OK, so, then I unzip them and copy the contents into one file.
And then I fire up TextHarvest
(this only works for windows machines. For *NIX and Mac I recomment GREP and batch files, though it requires more coding).
I start by removing anything from the /Keep list
and add one by one referrers I don’t need to be reminded of in the /Delete list
Start each keyword with \
I think default is /, but that doesn’t work with log files, because there are two many instances of the /. \ is my favorite. It hasn’t broken yet with log files.
The trick here is to keep the list in a text doc, because it will grow over time. TextHarvest manages a very large list of exclusions, but if you enter several K worth of keywords, it’ll barf.
When you’ve run the query and browse the results, you can add more keywords to the list. Here’s a small part of mine:
\annelisabeth.com\”"\”-”\W3CRobot\metafilter\403 \kuro5hin
What you want to filter out depends on what you’re looking for. New linkers or spammers. I like to look for anything I haven’t seen before. So almost everything gets added to my list with time.

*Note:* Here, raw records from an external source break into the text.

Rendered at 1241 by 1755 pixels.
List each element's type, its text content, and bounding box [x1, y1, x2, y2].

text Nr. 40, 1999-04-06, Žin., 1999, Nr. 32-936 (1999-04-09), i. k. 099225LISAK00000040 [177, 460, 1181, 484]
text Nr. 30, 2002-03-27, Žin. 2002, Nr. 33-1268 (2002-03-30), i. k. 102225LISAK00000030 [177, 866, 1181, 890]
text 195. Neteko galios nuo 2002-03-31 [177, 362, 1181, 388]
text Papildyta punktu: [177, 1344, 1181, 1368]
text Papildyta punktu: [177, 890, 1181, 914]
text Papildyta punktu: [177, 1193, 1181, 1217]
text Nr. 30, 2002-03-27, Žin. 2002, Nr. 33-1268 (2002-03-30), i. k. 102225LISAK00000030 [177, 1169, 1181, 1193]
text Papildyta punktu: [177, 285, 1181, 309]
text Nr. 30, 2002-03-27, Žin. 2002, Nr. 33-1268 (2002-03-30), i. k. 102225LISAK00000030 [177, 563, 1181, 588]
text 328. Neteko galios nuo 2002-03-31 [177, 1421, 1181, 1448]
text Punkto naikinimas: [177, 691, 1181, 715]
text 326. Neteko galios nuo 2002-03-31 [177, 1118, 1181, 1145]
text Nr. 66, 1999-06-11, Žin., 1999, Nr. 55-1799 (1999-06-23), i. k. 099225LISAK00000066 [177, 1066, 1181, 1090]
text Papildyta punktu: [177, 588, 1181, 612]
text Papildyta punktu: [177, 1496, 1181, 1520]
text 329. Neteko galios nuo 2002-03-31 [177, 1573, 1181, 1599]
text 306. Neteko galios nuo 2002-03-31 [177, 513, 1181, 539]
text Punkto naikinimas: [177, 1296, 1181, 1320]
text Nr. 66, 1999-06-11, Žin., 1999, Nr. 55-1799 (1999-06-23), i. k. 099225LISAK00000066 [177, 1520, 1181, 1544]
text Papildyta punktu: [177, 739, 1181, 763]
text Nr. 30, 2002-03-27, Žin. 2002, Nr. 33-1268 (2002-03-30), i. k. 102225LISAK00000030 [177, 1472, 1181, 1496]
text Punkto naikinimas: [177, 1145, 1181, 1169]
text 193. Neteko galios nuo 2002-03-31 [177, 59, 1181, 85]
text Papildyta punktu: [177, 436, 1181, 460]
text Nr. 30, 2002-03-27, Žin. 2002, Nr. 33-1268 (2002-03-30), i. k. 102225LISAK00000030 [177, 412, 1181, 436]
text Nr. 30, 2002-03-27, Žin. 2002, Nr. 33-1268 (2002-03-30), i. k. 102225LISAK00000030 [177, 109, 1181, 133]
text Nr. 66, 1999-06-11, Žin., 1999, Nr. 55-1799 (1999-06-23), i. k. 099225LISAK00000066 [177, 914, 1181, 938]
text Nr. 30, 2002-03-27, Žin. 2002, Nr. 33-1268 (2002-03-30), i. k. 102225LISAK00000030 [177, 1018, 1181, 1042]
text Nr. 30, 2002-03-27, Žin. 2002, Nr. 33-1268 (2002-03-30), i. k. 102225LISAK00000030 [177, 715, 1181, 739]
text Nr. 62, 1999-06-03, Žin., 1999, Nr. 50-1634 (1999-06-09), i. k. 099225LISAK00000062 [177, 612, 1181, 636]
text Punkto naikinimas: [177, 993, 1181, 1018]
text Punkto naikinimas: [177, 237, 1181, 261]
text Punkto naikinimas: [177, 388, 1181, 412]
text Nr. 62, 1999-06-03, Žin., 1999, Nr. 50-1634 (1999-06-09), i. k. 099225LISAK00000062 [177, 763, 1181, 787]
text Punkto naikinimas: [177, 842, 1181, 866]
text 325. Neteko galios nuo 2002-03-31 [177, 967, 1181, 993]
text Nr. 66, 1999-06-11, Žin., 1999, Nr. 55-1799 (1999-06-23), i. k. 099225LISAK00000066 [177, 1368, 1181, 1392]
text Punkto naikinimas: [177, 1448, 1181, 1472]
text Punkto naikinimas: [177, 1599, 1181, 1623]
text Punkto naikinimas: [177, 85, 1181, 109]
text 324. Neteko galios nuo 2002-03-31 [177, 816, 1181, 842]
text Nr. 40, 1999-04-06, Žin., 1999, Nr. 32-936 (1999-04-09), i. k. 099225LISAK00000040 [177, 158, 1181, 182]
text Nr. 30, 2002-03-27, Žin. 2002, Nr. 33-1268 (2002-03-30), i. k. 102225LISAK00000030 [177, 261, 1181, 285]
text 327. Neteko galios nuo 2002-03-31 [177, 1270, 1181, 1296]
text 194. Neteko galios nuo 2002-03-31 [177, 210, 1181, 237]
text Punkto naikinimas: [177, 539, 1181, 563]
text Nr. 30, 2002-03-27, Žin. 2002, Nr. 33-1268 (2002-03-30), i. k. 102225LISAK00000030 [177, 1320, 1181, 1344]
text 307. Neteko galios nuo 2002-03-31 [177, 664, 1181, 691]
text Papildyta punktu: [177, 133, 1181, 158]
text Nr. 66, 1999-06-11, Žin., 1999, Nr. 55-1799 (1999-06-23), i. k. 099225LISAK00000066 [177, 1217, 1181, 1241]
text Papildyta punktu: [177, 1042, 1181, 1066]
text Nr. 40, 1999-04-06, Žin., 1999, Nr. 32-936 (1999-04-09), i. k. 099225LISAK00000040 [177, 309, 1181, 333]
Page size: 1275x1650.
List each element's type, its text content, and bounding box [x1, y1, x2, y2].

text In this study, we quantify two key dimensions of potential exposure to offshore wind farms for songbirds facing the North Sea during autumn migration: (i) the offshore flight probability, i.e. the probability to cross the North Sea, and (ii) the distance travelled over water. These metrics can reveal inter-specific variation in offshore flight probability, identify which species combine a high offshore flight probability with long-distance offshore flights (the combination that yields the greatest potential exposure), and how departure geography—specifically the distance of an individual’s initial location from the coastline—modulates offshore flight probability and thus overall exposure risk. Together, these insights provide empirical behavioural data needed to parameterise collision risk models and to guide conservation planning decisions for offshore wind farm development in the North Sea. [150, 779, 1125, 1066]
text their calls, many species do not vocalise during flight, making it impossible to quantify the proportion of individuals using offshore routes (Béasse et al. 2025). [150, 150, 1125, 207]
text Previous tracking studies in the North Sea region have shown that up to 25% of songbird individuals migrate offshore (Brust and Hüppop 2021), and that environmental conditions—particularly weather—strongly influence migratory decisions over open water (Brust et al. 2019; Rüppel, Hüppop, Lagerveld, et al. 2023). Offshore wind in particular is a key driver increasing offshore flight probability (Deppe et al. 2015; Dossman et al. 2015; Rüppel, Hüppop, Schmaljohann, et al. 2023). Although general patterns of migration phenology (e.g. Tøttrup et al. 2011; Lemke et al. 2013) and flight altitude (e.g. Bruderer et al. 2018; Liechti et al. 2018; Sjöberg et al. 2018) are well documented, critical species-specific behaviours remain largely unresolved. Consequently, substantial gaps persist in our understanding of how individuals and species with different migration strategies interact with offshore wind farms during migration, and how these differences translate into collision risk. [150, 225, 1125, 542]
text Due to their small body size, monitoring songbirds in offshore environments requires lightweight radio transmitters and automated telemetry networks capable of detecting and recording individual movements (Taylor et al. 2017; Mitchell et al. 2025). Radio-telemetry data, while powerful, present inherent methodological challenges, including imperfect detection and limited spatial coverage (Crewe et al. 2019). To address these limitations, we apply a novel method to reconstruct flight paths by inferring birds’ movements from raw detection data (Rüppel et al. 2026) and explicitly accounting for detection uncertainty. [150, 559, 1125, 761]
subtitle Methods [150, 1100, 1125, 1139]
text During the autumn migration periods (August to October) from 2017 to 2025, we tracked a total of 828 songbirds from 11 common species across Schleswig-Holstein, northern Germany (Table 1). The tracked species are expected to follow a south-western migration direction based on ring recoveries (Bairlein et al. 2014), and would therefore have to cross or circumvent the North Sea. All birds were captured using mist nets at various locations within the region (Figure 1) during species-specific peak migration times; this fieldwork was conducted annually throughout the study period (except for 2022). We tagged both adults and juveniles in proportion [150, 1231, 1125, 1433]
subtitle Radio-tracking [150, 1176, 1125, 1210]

But the beauty of keeping this list in a text doc, is that at any time you can delete the list from TextHarvest and just search for say the error code 403. Remember to put a space afterwords, or you’ll get a lot of false positives. Most of our .htaccess blocks produce 403 errors, so it’s a nice way of keeping track of the spamming activities of the Bulgarians and Alexander.
Any questions?